まあ、落ち着くまでカイルの側にいてやろう。
リュウ、お前、大丈夫か。」
父は初めからそのつもりのようだ。
「学校の事。うん、先輩にだけは言っておかなければ。
心配したらいけないから。
それから学校にも話しておいてもらう。
もうすぐ夏休み、終わってしまうから。

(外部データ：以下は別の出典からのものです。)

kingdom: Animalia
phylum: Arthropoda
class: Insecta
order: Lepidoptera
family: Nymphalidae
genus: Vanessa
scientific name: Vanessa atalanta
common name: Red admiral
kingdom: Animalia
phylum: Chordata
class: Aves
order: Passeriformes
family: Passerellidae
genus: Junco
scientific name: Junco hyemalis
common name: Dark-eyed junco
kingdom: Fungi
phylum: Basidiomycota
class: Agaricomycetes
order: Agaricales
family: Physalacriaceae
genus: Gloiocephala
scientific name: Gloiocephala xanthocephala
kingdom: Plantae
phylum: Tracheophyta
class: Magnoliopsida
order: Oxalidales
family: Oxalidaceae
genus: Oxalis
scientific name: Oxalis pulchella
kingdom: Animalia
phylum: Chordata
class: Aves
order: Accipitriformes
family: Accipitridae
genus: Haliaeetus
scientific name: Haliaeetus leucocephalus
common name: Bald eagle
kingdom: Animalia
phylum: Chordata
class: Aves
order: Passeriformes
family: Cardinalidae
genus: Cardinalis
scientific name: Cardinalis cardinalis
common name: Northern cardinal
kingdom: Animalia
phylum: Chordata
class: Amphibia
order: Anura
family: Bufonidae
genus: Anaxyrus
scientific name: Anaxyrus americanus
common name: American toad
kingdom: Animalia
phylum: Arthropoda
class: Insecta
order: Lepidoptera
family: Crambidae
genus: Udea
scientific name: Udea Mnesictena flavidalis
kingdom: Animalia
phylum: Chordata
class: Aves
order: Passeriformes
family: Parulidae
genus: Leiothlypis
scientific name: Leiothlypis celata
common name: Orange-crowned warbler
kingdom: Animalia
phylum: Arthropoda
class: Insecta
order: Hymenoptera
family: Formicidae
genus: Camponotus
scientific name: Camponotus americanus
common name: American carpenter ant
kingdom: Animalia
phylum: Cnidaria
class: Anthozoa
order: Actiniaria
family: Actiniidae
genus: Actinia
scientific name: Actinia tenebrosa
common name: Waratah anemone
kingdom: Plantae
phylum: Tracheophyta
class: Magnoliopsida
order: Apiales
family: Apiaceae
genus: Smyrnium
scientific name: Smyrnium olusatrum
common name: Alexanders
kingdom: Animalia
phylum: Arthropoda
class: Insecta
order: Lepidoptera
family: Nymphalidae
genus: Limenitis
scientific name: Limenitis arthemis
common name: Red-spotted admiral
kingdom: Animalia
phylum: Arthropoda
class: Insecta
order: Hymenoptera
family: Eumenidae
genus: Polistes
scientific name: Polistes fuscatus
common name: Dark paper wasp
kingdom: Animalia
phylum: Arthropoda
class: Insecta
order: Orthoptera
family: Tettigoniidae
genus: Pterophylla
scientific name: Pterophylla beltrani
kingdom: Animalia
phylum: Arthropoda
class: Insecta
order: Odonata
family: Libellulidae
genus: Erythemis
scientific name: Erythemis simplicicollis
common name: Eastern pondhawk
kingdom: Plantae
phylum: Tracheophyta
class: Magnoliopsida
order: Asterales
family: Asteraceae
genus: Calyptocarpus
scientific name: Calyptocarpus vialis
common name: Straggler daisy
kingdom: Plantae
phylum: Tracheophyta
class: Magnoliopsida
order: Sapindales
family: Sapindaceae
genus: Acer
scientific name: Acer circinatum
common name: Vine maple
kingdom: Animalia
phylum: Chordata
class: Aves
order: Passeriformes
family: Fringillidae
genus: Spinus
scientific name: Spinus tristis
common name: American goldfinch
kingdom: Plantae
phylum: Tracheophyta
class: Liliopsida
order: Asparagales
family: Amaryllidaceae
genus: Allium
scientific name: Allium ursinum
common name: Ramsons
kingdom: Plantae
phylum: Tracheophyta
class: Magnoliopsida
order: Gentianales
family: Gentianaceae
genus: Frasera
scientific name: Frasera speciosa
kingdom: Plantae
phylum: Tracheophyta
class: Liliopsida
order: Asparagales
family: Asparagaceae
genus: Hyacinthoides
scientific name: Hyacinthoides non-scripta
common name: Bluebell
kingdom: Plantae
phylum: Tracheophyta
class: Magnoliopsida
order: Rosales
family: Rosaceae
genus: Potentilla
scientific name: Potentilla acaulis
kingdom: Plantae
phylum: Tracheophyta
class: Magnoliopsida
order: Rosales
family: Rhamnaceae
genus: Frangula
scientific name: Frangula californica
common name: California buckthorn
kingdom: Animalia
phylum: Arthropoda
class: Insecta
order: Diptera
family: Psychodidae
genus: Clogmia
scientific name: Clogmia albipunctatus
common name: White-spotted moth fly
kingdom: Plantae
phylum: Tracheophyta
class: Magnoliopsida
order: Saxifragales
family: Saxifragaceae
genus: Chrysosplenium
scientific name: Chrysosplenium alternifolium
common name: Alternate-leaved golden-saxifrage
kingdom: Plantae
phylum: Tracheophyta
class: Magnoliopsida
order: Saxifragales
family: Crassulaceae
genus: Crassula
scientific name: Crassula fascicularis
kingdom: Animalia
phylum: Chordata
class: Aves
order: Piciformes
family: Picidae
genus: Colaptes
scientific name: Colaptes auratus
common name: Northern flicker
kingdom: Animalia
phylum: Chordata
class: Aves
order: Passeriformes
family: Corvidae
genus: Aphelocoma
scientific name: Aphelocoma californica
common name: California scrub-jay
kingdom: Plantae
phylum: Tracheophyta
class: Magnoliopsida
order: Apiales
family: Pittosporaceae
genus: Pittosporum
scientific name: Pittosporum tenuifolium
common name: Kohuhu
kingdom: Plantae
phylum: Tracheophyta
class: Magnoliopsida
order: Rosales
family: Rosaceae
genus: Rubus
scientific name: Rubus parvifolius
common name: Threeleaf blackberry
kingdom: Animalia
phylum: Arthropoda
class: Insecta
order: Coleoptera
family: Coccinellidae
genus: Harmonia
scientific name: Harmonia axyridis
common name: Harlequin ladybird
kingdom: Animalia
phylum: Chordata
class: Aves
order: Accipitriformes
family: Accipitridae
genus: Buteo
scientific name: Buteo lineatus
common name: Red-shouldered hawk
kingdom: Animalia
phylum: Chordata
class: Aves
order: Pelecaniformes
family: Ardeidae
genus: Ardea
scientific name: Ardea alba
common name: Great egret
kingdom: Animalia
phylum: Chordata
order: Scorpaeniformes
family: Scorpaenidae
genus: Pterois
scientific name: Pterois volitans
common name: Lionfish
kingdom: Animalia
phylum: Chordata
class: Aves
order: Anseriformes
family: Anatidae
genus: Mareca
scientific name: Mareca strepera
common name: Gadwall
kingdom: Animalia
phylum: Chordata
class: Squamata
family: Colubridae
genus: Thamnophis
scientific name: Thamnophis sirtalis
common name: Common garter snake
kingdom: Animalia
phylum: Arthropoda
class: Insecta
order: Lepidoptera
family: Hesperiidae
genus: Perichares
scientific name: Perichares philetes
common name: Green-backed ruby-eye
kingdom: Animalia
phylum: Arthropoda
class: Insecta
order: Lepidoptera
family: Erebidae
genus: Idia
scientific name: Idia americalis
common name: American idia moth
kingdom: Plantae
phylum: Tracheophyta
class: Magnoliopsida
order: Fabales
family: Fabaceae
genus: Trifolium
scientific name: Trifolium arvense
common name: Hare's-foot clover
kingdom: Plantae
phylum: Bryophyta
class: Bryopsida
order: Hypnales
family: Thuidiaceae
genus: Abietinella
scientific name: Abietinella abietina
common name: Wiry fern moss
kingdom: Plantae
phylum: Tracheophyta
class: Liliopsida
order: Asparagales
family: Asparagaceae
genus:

」
そう言ってリュウは携帯を取り出して日本の水嶋に連絡を入れた。
一緒に国体の練習は出来ない…
それだけがリュウは気になっていた。
学校は… どちらでも良いが、
水嶋に頼んだ方が全てに上手くいくような気持だった。
水嶋はリュウの世話を焼くのが好きなのだ。
翌日、麻酔の投与をやめたカイルは目覚め、
リュウと高倉信秀の姿を見て驚き、
嬉しそうな笑みを浮かべた。
そして、担当医から自分の状態を聞いたカイルは…
エルザが気にしていた通り、
いきなり氷結したように感情を押し込め…
魂のない人形のようになってしまった。
医師が必死に、
足を切らなければ命に関わる、とか、
今は性能の良い義足がある、とか言っているのだが、
全く聞いてはいないようだった。
確かに美形の若者にとって、
片足に義足、と言う事は耐えられないかも知れない。
リュウはいきなり様子が変わったカイルを見て、
かける言葉が見つからない。
聞くところによれば、
カイルはスポーツ万能だったようだ。
カイルは学校へ通う事はしなかったが、
スポーツも、それなりの実力者に教えてもらったようだ。